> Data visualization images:
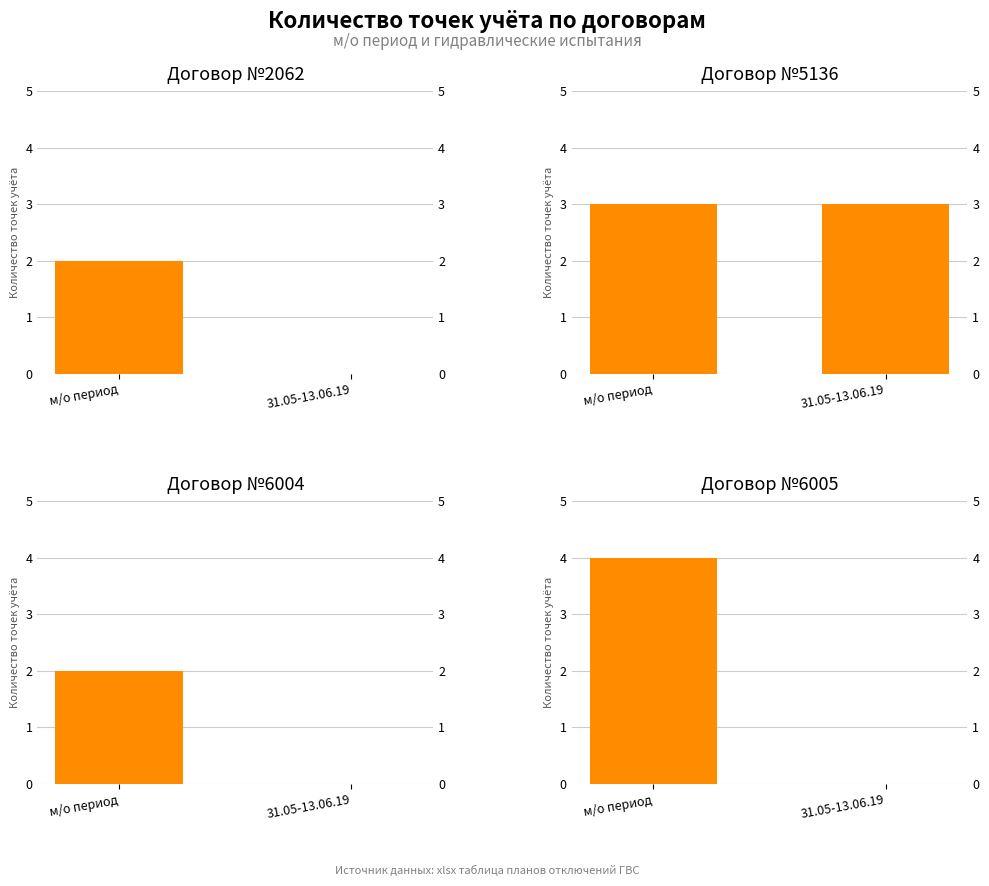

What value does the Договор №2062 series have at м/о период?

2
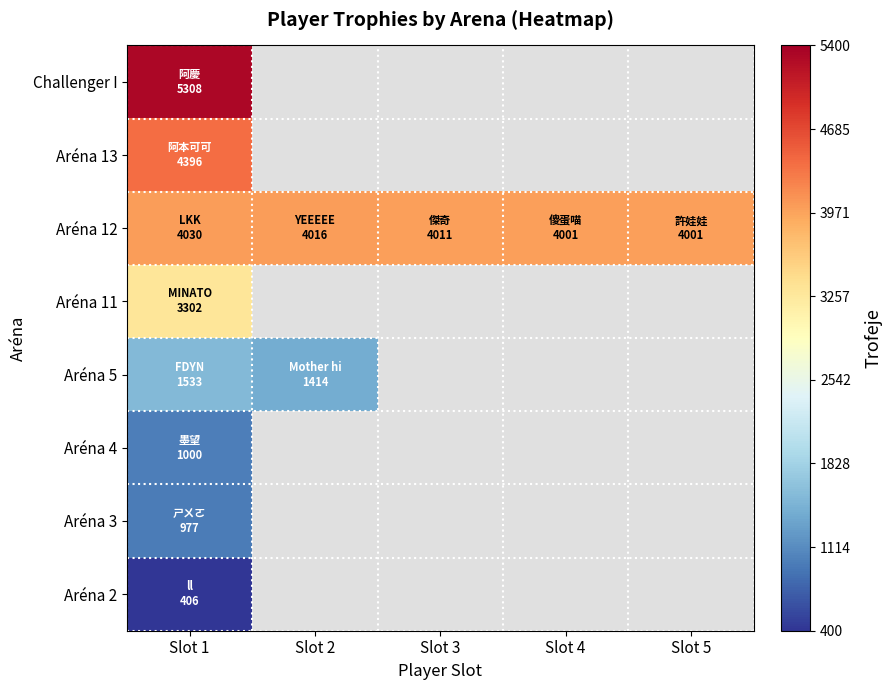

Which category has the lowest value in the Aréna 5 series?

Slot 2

> WHAT TO WORK ON: Please rewrite all of the data above, substituting "figure" for every instance of "value" and keeping everything else the same. Leave the pictures out of your answer.

> ANSWER:
What figure does the Договор №2062 series have at м/о период?

2

Which category has the lowest figure in the Aréna 5 series?

Slot 2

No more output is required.